With the 3 components listed above, we will now go through an example of a more sophisticated build pipeline. While not overly complex, this is a realistic pipeline that one could use to deploy their own code. Again, implementation details are omitted, but the core concepts remain.

A brief explanation of the diagram above follows:

• Code repository. This is where your raw source code lives. It is likely a version control system (VCS) such as git, svn, or otherwise.
• Artifact repository. The artifact repository is where your compiled code packages live. For instance, this code be a local artifactory of NPM repository.
• Unit testing. The unit testing phase is described above. It first pulls in code from your repository, then it runs and verifies its unit testing. Upon successful completion, it will upload a compiled artifact to the artifact repository and trigger the smoke testing job.
• Smoke testing. Smoke testing is also described as above. It should deploy the latest artifact from the artifact repository and run a series of smoke tests. Upon successful completion, it can optionally tag an artifact as the last smoke verified artifact (to better ensure you never accidentally deploy untested code) and then trigger the pre-prod environment.
• Pre-Prod Testing. The pre-production environment is an “extra” production box. Namely, one that is either taken out of rotation or a dedicated host (or set of hosts) that are connected to production services but are never actually visible to the outside world. This environment tests your current production setup against the code you wish to deploy (but before you actually deploy it). It should pull the latest available service artifact (unless you tagged an artifact as latest smoke verified) and run a series of typical production-style integration tests. Upon successful completion, it should tag its artifact as the latest verified artifact and trigger the int testing job.
• Int Testing. Finally, the integration testing is the last step in this build pipeline. Assuming you have a cluster of hosts running your services (read: this is good practice for redundancy) it will take a subset of those hosts out of rotation (OOR); this ensures that the service stays fully available to customers while the deployment is on-going. For the OOR hosts, it will deploy the latest verified service artifact and wait for the service to come up. When the service is ready, it runs the set of integration tests on those boxes. After those boxes have been verified successfully, it will return the OOR hosts back to the production rotation and then take out a different subset. This process repeats for however many distinct subsets exist. That is, if you deploy to a single box at a time and have a 5 box cluster, then this step will repeat 5 times or once per box.
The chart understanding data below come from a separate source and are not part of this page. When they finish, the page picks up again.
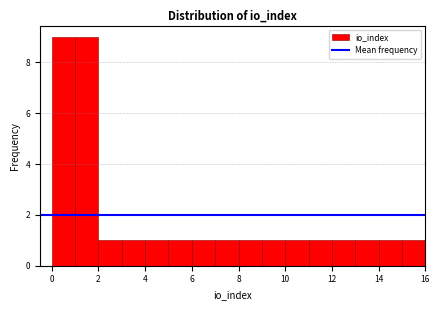

How tall is the bar that spans 7 to 8 on the x-axis? The values are not printed on the chart, so give them approximately, as read against the axis.

1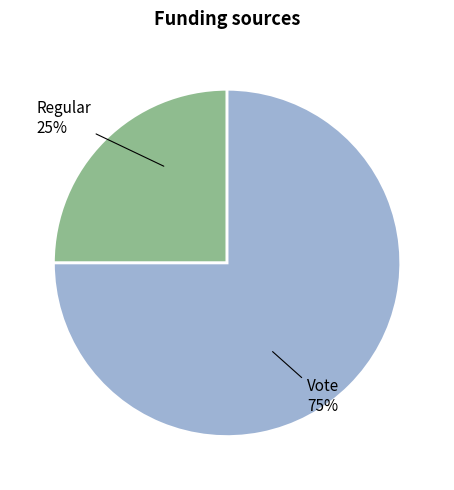

What is the largest slice in the pie chart?

Vote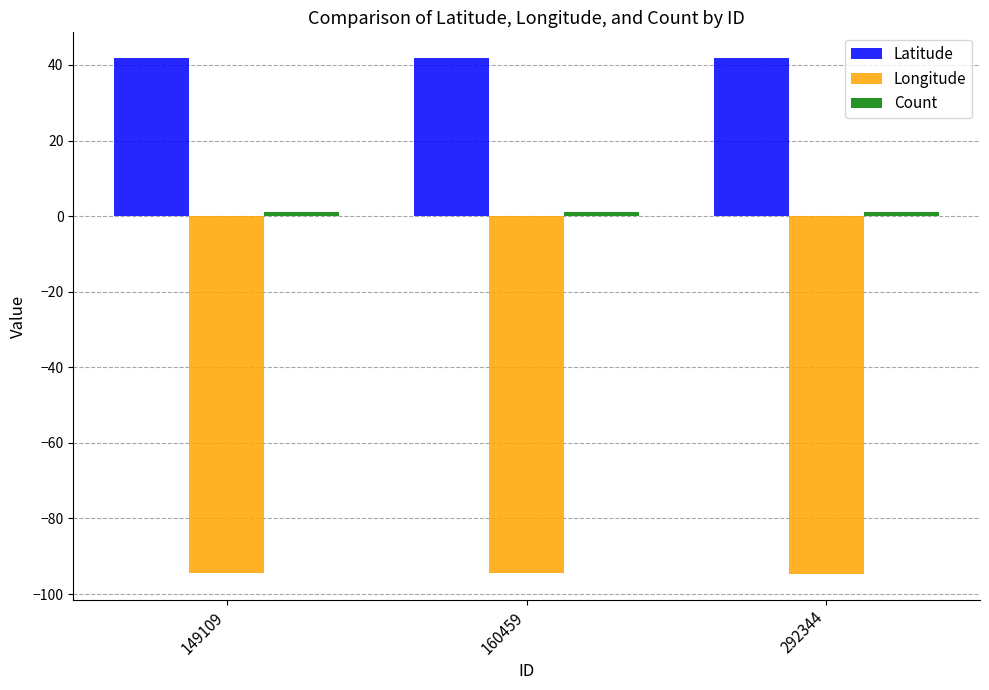

Is it true that Longitude equals -42.2 at 160459?

False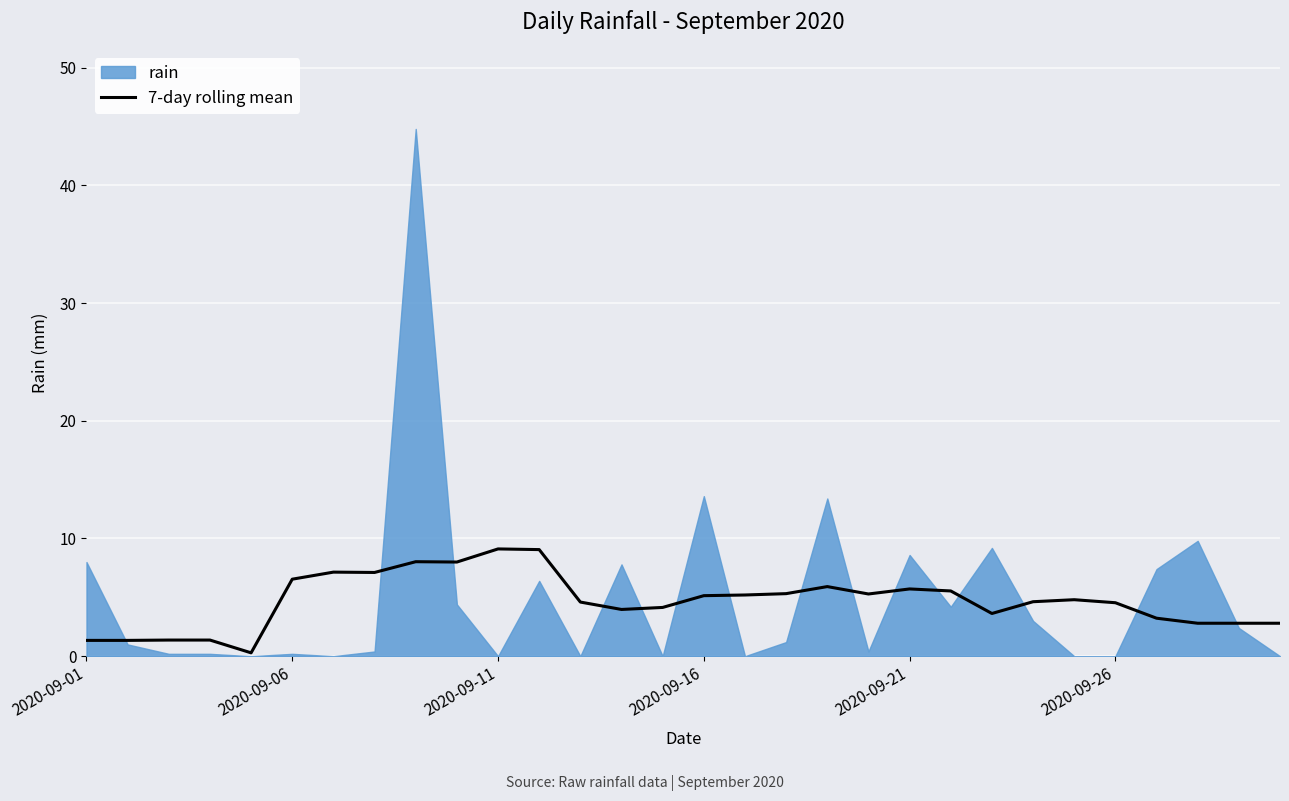

Where is the data nearest to the value 4?

13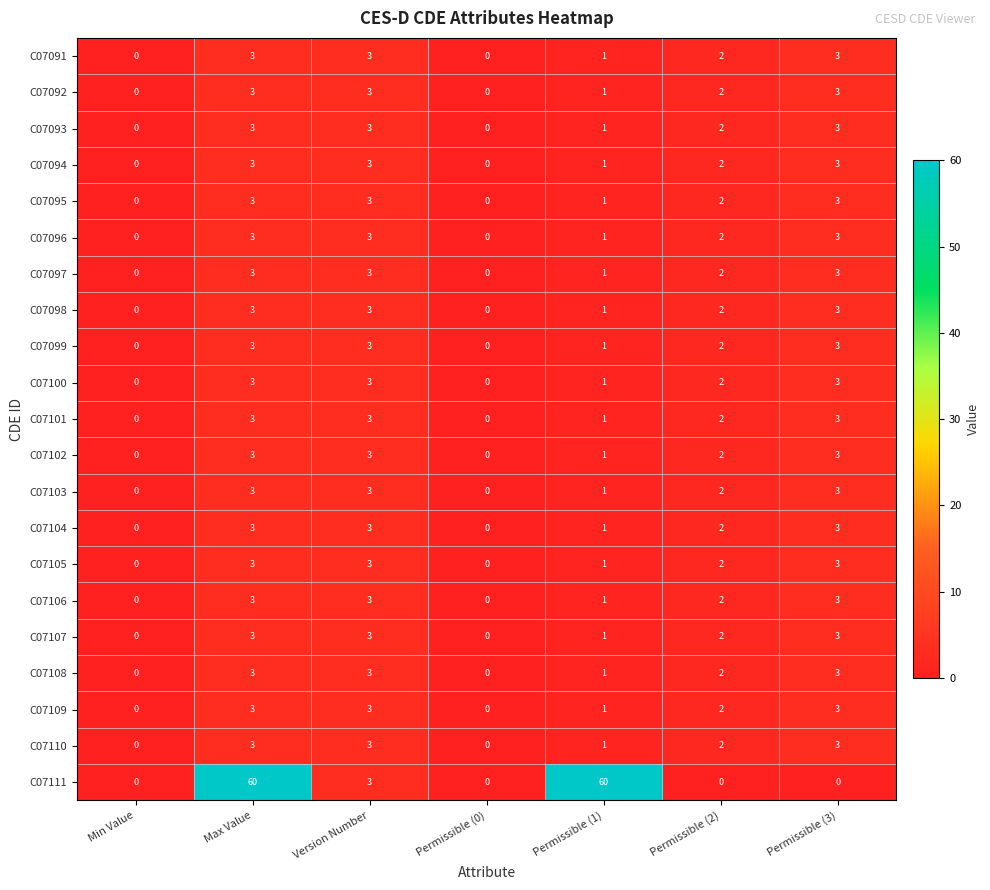

What is the total value across all series at Permissible (2)?

40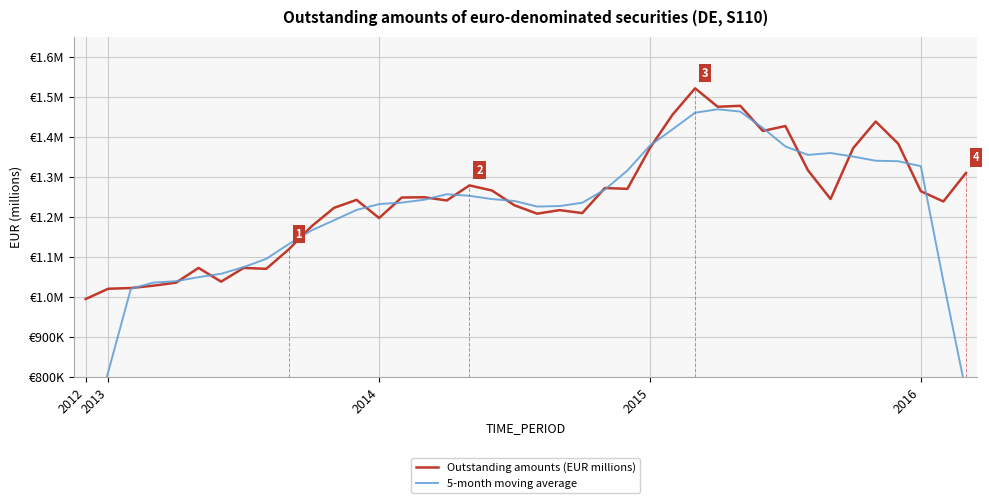

How many lines are shown in the chart?

2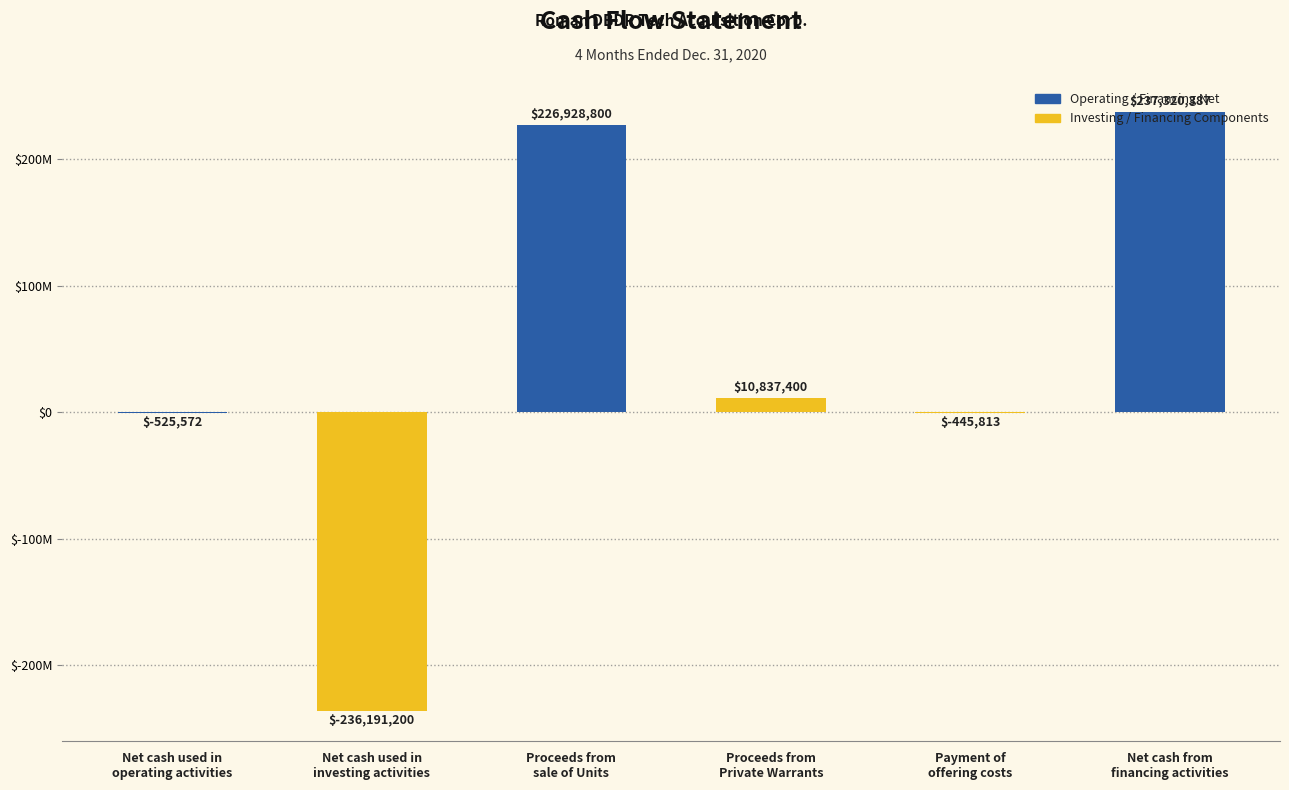

List the labels in order of value, largest first.

Net cash from
financing activities, Proceeds from
sale of Units, Proceeds from
Private Warrants, Payment of
offering costs, Net cash used in
operating activities, Net cash used in
investing activities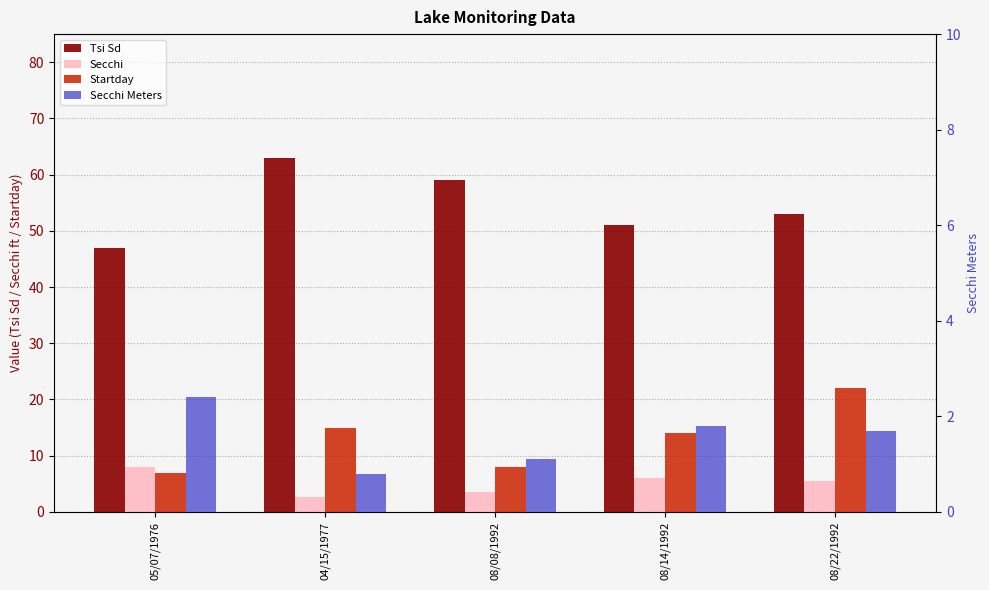

Does the chart contain any negative values?

No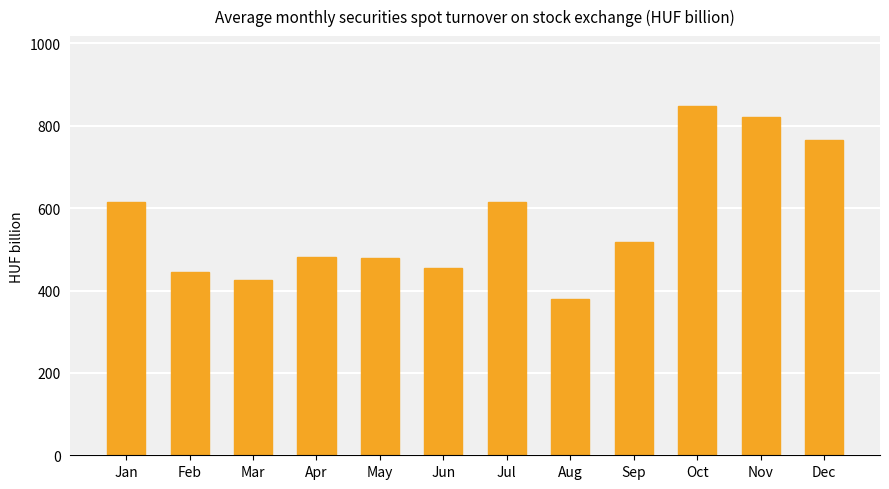

What is the difference between the second highest and minimum values?

441.9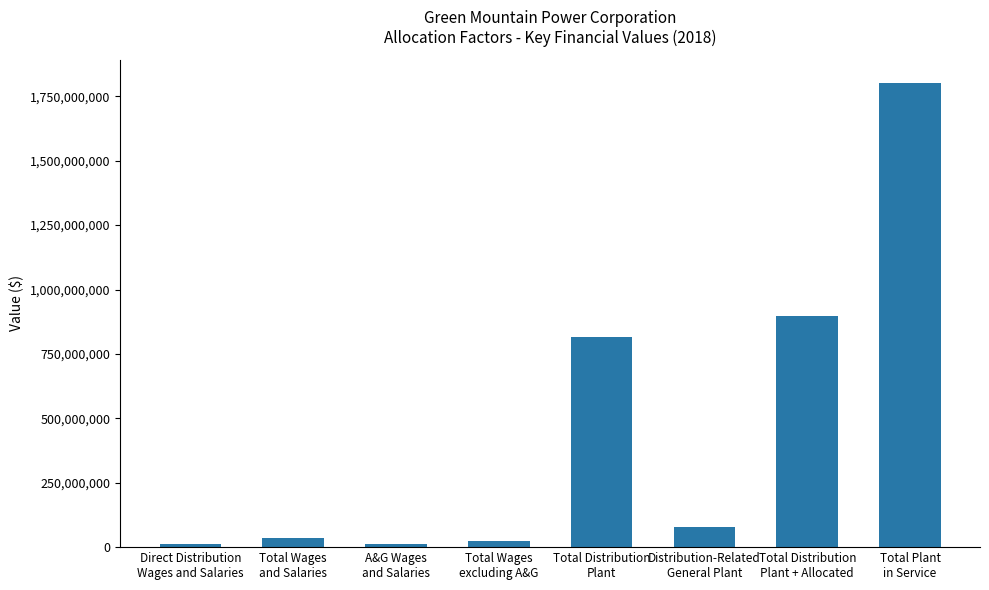

How many values are below 79328329?

4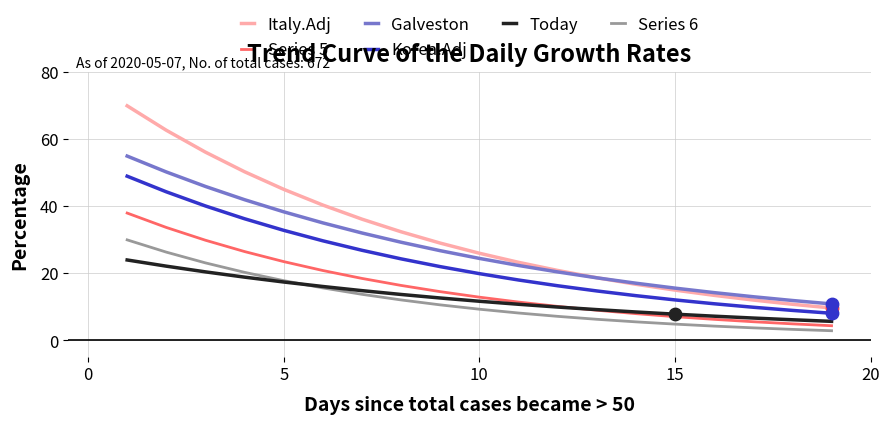

Which series has the largest total across all categories?

Italy.Adj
By the end of this build pipeline, your newly built and tested code is fully deployed to production if all steps pass. If at any point the tests fail, the build stops at that point and does not proceed further in the build pipeline. It is important to recognize that during the final integration testing phase that this could, in fact, leave the subset of boxes OOR if the tests fail. As a result, the number of boxes deployed at once should be an acceptable number of failed hosts for your application.

## Conclusion

While more complicated build pipelines than we’ve discussed exist, build pipelines do not need to be complex to be useful. However, there exists a minimum set of functionality they must test for effectiveness. Even the simplest of build pipelines can improve developer productivity and reduce operations mistakes. By simply automating the testing process alone, we’ve avoided mistakes of human error (i.e. forgot to run a test, skipped a test intentionally, didn’t follow deployment steps properly for service, etc.) and ensured that our tests are always properly run. Not only does this avoid error, but it also frees up engineering resources to perform other useful work.

Above all, if you do not currently have a build pipeline, you should consider designing one and implementing it. Not only will it improve the lives of your engineers, it will provide confidence to all of your business units. A proper build pipeline allows everyone in your organization to feel confident about code quality for user-facing products.